## Extract provided
• • •

The issue of the expiration of the statute of limitations was originally injected into each of these actions by the de *57 fendant’s Second and Fourth Paragraphs of Answer. In substance, these defenses assert that the Kentucky statute of limitations period of one year is applicable to the facts of this case and that inasmuch as each of these actions was filed more than one year after the date of the accident, December 4, 1957, both of these actions are barred.

Counsel for both parties have submitted several briefs which the Court has examined and considered in detail. Notwithstanding these copious and well-written briefs, the Court has independently researched the authorities preparatory to arriving at this decision.

Initially it should be pointed out that generally the defense of the statute of limitations may properly be raised by a Motion for Summary Judgment. The Creditors’ Committee of the Horton Corporation v. Goodhart, 1956, 98 U.S.App.D.C. 144, 233 F.2d 23; Roe v. Sears, Roebuck & Co., 7 Cir., 1943, 132 F.2d 829; 6 Moore, Federal Practice § 58, p. 2661 (1953).

In order to avoid the possibility of unnecessary duplication and as an aid to better understanding, it would appear advisable at this point to set out in detail the defendant’s assertion that the statute of limitations bars the instant action, and also to quote the pertinent portions of all the statutes asserted to control the factual situation existent herein.

On December 4, 1957, the statute of limitations applicable to personal injury actions, as enacted by the Indiana legislature and as contained in Burns’ Ann. Stat. § 2-602 (1946 Replacement — 1960 Cum.Pocket Supp.), was as follows:

“Limitation of actions * * *.
“The following actions shall be commenced within the period herein prescribed after the cause of action has accrued, and not after-wards.
“First. For injuries to person or character, for injuries to personal property, and for a forfeiture of penalty given by statute, within two (2) years * * * ”

Normally, the above statute of limitations period of two. years would be applicable to actions filed both in the Courts of Indiana as well as the Federal District Courts sitting in Indiana. However, Indiana, like most other states, has what is known as a “borrowing statute” which imposes upon the trial court the duty of applying the statute of limitations of a sister state under certain circumstances. Unlike the borrowing statute of many of its sister states which refer to and make applicable the statute of limitations of the state wherein the injury occurred, the Indiana borrowing statute directs the trial court, in cases where the defendant is a non-resident of Indiana, to apply the statute of limitations of the state where the defendant resides. The Indiana borrowing statute as embodied in Burns’ Ann.Stat. § 2-606 (1946 Replacement — 1960 Cum. Pocket Supp.) provides as follows:

« * *- * when a cause has been fully barred by the laws of the place where the defendant resided, such bar shall be the same defense here as though it had arisen in this state: Provided, That the provisions of this section shall be construed to apply only to causes of action arising without this state.”

• • •

[Dataset entries]
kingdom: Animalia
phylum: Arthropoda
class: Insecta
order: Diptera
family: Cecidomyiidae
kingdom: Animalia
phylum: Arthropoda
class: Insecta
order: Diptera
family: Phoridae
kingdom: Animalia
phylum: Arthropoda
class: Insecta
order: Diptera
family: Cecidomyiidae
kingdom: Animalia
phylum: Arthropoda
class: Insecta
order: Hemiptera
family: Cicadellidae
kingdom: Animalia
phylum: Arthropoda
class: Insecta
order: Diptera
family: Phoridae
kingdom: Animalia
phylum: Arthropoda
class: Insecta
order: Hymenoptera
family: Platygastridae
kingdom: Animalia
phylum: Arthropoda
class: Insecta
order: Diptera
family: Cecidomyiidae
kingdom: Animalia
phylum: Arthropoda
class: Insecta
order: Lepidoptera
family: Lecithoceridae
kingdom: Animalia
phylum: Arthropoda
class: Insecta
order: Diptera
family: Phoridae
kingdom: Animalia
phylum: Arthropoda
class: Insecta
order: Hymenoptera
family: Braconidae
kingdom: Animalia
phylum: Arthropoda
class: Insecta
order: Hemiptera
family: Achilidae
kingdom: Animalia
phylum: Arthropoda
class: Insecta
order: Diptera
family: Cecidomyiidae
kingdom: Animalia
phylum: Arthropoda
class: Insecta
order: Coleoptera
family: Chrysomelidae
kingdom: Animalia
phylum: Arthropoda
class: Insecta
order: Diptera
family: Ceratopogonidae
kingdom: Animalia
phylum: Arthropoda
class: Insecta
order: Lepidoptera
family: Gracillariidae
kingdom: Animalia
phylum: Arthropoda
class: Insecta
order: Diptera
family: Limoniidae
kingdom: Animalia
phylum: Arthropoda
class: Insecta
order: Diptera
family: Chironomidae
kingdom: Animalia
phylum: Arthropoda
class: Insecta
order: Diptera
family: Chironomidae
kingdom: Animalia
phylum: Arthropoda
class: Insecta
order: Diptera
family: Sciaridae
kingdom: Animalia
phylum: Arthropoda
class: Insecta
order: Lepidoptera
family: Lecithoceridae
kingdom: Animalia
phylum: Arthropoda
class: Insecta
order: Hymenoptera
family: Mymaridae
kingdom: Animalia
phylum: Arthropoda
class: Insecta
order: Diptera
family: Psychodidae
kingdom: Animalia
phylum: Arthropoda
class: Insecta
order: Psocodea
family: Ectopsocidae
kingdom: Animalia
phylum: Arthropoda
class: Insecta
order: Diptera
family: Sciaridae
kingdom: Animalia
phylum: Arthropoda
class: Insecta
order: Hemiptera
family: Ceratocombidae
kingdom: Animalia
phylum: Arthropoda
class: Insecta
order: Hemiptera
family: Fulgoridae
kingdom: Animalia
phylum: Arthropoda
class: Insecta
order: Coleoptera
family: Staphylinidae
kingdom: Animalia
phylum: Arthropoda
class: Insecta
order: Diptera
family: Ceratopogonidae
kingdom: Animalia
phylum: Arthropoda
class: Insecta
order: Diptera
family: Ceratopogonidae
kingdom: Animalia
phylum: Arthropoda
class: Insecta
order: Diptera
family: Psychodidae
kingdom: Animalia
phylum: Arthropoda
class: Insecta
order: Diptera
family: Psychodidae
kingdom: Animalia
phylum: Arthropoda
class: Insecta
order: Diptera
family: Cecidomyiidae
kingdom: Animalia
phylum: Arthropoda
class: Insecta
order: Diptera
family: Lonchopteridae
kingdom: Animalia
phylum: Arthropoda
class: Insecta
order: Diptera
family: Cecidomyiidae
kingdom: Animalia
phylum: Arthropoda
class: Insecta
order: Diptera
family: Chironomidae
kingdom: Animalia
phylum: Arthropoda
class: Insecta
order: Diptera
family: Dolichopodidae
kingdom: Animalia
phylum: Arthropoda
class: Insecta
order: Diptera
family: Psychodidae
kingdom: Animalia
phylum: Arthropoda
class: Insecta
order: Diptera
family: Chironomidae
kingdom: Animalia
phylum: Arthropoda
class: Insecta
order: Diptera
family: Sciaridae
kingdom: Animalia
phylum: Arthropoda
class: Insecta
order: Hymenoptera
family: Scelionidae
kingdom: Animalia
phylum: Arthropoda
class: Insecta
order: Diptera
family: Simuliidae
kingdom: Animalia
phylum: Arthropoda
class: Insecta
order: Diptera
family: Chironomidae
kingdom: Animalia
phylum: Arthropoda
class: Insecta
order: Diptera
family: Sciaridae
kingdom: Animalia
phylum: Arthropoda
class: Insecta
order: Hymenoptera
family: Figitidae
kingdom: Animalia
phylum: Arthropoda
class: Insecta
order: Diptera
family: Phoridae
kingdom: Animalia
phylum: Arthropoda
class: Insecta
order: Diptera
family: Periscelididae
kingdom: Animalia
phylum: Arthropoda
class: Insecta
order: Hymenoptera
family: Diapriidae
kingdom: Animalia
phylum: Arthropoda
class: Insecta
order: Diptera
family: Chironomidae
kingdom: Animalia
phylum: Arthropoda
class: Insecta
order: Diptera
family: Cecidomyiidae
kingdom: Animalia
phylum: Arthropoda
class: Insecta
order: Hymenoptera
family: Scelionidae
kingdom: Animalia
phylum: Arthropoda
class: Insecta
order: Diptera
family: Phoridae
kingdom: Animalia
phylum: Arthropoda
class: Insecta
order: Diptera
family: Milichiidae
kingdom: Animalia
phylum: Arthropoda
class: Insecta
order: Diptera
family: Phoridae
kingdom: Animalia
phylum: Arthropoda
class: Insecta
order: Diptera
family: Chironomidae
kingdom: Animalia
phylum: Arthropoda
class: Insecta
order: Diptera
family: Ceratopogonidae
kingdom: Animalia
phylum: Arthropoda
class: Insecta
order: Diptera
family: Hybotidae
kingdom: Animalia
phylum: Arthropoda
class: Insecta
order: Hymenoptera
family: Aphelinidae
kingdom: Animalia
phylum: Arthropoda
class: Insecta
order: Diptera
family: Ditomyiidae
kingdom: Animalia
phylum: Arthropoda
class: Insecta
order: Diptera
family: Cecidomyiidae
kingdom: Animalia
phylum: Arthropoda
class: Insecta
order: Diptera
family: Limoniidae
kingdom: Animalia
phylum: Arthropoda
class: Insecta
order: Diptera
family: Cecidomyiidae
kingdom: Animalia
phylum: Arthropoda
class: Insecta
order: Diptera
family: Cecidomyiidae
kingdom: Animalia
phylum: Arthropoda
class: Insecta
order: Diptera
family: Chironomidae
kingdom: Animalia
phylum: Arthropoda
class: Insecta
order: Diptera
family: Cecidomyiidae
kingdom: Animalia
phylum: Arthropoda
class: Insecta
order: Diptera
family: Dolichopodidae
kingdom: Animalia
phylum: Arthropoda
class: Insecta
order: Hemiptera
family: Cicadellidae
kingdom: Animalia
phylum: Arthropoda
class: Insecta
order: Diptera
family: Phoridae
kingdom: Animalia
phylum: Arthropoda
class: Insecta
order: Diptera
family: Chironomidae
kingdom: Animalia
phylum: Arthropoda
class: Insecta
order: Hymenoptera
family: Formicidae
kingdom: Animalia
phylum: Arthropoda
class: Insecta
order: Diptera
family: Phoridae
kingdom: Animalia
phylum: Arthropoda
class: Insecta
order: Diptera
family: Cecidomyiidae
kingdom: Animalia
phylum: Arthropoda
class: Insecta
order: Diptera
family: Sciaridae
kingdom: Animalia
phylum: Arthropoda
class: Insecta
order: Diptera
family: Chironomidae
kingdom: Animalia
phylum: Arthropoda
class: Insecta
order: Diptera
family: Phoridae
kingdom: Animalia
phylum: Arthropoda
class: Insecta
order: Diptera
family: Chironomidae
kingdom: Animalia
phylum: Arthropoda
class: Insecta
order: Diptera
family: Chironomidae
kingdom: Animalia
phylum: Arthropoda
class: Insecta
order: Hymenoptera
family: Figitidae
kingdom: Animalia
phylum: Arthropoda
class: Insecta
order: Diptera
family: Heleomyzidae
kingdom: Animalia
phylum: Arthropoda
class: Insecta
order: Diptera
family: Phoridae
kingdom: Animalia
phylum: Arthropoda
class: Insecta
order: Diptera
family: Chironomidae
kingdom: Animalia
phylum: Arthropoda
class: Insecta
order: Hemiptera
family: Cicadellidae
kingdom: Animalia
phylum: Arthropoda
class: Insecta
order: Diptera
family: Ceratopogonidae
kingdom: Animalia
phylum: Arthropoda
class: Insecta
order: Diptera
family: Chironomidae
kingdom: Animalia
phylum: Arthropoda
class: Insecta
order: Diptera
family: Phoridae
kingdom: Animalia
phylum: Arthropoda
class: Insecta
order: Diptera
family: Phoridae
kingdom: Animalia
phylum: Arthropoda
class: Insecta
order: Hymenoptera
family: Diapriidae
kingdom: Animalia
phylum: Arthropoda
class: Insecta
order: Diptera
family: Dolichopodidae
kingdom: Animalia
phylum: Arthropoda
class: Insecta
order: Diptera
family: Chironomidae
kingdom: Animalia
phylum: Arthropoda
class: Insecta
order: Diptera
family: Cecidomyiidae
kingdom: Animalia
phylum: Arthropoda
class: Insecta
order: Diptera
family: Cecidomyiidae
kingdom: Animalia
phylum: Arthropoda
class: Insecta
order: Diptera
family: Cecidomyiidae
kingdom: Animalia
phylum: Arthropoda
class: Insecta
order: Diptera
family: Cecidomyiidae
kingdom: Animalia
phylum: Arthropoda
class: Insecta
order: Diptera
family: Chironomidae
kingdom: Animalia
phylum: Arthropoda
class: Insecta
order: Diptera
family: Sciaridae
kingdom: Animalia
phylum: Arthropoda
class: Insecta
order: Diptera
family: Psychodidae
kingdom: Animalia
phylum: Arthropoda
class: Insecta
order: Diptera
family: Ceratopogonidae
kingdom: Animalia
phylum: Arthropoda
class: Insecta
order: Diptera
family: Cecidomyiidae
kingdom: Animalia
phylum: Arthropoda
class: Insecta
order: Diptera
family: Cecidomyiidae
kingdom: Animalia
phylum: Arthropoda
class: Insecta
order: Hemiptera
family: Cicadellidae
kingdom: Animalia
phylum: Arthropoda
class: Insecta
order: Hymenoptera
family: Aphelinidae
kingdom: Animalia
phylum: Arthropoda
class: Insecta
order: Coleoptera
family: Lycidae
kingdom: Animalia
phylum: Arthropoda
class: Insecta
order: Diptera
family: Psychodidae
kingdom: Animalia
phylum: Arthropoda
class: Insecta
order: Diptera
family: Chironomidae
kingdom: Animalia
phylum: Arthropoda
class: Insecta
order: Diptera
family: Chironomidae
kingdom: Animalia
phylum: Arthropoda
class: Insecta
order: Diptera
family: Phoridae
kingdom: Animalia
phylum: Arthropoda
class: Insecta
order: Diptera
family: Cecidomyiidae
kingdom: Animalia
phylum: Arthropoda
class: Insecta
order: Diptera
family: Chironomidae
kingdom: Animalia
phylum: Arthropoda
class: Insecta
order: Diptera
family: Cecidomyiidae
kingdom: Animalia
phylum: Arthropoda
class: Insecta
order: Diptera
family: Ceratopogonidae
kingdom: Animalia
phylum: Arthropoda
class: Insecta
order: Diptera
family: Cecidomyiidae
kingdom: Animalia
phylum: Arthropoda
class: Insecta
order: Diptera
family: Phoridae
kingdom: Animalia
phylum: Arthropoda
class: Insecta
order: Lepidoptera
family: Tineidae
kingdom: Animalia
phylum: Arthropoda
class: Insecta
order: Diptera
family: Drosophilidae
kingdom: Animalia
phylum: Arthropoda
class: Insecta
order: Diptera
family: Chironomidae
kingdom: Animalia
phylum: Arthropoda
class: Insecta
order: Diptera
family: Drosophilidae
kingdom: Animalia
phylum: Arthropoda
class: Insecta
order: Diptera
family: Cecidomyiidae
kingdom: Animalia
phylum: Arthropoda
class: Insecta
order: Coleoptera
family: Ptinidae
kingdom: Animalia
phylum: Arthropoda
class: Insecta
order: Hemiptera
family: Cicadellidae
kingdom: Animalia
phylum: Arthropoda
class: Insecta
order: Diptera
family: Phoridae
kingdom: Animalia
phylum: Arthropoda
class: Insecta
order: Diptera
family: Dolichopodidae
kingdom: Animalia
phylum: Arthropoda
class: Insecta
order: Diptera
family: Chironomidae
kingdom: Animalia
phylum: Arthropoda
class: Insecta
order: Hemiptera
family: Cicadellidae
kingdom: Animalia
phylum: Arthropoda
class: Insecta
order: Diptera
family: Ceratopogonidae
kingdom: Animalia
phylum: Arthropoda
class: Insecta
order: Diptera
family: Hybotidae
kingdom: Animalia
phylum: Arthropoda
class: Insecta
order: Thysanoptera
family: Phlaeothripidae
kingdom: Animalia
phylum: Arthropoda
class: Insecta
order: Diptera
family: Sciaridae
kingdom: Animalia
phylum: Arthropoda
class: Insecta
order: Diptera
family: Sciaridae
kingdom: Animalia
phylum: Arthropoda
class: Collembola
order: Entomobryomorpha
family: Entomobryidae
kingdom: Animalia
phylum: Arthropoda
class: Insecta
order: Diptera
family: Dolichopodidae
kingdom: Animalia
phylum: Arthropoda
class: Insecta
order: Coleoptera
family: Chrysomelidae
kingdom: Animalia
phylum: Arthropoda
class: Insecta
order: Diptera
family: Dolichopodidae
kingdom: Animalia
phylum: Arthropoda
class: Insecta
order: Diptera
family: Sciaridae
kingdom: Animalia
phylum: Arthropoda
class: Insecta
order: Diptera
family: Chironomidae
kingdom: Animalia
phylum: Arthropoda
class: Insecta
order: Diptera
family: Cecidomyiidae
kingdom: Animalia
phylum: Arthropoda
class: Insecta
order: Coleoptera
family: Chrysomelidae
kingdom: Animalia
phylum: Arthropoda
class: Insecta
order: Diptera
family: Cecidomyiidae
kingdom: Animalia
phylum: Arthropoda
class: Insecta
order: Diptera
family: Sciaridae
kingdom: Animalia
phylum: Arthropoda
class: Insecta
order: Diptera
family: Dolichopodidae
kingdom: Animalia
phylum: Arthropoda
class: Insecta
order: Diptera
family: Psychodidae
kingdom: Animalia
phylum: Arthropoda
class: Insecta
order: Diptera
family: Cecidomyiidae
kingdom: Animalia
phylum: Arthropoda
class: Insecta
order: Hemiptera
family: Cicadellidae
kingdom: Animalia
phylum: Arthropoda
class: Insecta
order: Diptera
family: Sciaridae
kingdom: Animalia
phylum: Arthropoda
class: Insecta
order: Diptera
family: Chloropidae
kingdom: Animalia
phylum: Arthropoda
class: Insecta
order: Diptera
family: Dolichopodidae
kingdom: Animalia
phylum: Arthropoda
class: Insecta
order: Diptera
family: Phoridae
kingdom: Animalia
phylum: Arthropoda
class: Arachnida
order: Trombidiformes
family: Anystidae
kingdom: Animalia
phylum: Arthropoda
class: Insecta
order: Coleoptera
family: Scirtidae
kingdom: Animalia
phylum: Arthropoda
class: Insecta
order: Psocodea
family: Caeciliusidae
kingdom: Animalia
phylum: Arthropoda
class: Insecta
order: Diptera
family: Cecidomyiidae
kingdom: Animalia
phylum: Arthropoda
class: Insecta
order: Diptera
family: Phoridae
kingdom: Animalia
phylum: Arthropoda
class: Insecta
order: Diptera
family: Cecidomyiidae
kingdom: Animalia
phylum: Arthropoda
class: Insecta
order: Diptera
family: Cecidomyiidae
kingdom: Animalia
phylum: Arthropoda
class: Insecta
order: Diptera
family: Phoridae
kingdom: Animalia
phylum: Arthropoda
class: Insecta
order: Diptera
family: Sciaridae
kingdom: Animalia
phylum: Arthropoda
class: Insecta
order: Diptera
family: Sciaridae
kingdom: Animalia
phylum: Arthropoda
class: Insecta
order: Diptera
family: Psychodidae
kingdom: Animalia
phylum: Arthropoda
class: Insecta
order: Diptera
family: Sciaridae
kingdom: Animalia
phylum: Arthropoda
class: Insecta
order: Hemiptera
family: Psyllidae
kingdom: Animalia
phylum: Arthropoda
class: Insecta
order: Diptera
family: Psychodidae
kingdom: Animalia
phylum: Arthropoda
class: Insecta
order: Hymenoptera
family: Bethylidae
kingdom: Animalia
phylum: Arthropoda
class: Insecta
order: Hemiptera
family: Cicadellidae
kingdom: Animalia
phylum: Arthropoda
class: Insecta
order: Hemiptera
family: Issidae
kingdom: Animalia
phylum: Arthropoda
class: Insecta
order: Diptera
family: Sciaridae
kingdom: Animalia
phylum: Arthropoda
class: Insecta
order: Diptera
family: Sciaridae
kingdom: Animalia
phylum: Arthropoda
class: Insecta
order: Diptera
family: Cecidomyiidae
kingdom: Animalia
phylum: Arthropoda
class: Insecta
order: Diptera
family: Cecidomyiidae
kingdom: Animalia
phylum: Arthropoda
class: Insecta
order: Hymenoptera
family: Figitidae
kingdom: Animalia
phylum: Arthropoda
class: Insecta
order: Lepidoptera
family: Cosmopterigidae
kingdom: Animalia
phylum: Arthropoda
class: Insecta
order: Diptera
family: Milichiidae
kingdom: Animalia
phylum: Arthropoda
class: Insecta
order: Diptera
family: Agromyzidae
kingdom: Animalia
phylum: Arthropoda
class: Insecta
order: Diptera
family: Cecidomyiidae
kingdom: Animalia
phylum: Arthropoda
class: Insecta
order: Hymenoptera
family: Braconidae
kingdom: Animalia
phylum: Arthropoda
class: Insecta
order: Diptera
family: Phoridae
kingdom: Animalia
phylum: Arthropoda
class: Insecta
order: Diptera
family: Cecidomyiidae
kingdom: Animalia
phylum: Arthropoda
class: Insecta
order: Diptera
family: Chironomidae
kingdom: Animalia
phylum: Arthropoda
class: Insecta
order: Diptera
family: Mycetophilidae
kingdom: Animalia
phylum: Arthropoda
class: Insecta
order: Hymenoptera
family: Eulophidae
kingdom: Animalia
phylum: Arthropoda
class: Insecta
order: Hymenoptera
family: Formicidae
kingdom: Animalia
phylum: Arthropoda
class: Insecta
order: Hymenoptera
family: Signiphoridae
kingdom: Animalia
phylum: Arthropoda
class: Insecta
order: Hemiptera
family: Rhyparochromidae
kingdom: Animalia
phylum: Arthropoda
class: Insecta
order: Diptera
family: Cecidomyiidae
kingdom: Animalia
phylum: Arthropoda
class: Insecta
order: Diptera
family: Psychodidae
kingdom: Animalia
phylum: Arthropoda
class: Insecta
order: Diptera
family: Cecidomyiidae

• • •

## Do this
Answer these from the opinion excerpt:
(a) On what date did the accident occur?
(b) Within how many years must an action for injuries to person be commenced under Burns' Ann. Stat. § 2-602?
(c) When the defendant is a non-resident of Indiana, which state's statute of limitations does the Indiana borrowing statute direct the trial court to apply?
Rely only on the opinion excerpt for your answers.

## Full output
(a) December 4, 1957
(b) Two years
(c) The statute of limitations of the state where the defendant resides